▸ PROBLEM STATEMENT
The required output is the lines below from the line containing "left knee: (37, 197)" to the line containing "right hip: (157, 145)", inclusive, retyped exactly. No other lines belong in it.

[Items from a dataset]

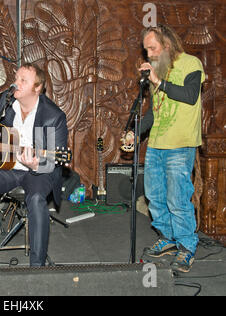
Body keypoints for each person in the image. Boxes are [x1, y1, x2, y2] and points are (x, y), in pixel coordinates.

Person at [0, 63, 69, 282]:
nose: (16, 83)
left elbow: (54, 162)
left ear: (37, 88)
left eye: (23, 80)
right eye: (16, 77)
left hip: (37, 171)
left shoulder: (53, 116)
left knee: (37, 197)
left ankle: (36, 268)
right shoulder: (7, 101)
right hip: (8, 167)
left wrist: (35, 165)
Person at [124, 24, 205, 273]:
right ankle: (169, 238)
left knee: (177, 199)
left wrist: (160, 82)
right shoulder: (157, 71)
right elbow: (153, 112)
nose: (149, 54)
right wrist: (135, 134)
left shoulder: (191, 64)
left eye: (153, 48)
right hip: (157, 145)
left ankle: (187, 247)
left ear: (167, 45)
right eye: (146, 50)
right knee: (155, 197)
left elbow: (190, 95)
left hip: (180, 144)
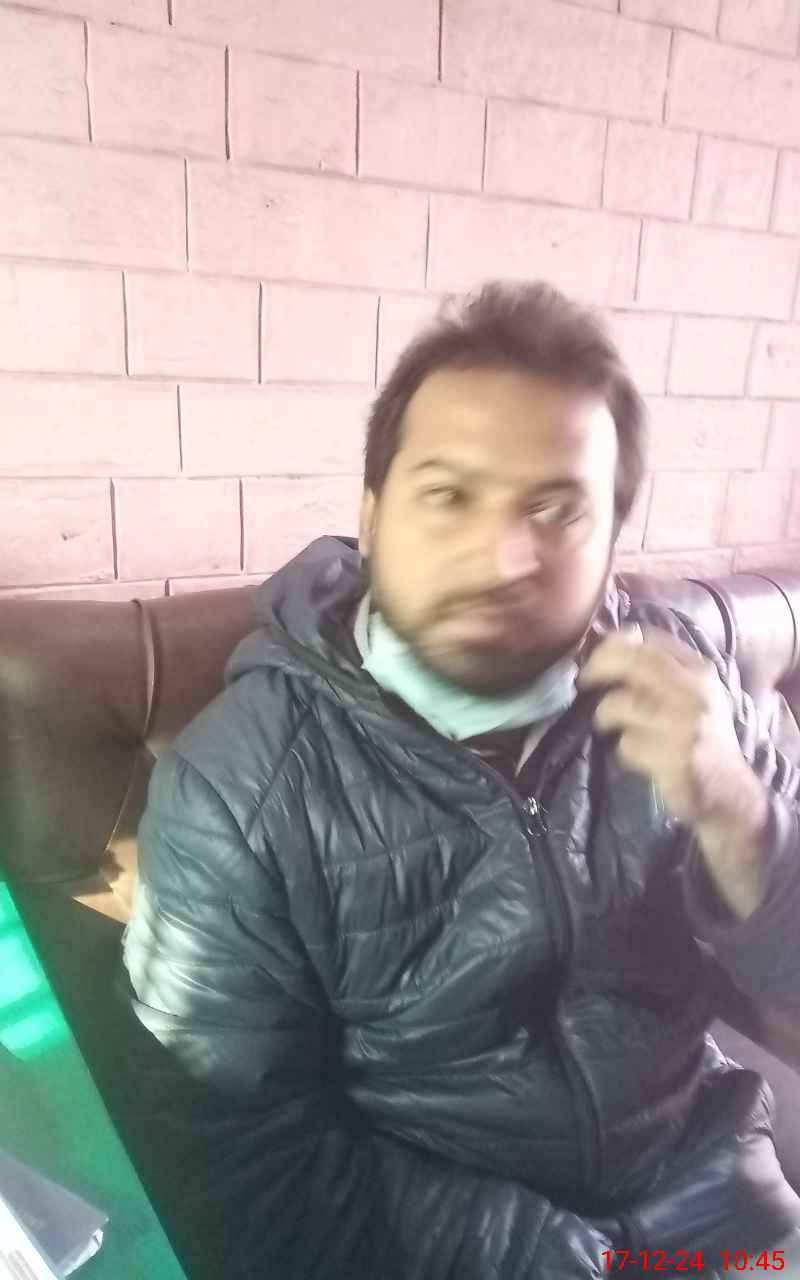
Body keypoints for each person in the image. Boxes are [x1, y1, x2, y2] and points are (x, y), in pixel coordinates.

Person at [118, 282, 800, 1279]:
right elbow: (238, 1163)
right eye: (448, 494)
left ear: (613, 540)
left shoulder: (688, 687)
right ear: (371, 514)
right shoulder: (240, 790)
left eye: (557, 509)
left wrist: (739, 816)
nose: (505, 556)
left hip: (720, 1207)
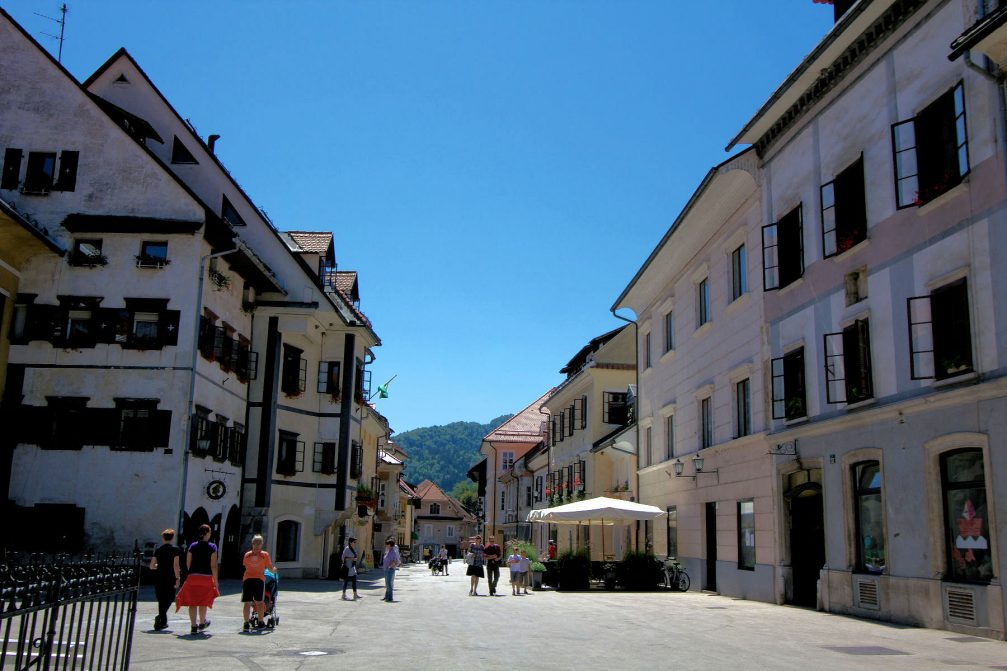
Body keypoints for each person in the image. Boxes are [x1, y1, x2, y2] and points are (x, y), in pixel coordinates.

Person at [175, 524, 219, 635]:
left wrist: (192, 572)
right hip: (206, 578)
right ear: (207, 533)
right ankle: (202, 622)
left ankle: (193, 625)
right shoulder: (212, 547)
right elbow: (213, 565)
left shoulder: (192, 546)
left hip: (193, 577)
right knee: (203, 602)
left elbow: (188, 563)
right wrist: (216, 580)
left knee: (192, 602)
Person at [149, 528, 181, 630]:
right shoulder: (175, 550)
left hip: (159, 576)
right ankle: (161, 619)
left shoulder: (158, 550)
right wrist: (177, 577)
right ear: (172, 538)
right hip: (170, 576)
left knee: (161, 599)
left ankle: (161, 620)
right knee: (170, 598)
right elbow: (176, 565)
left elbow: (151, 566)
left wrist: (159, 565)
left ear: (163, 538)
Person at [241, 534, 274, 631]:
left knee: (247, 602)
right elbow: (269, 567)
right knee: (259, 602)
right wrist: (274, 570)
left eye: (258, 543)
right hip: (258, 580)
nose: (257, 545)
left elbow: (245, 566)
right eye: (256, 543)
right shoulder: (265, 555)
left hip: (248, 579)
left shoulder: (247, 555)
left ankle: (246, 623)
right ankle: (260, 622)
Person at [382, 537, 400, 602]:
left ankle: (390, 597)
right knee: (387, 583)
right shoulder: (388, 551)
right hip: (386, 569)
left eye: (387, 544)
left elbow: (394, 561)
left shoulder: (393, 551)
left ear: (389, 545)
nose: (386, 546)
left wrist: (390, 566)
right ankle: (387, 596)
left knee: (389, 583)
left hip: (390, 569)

▸ RESULT OF THIS EXERCISE
left knee: (37, 197)
left ankle: (36, 268)
right shoulder: (7, 101)
right hip: (8, 167)
left wrist: (35, 165)
Person at [124, 24, 205, 273]:
right ankle: (169, 238)
left knee: (177, 199)
left wrist: (160, 82)
right shoulder: (157, 71)
right elbow: (153, 112)
nose: (149, 54)
right wrist: (135, 134)
left shoulder: (191, 64)
left eye: (153, 48)
right hip: (157, 145)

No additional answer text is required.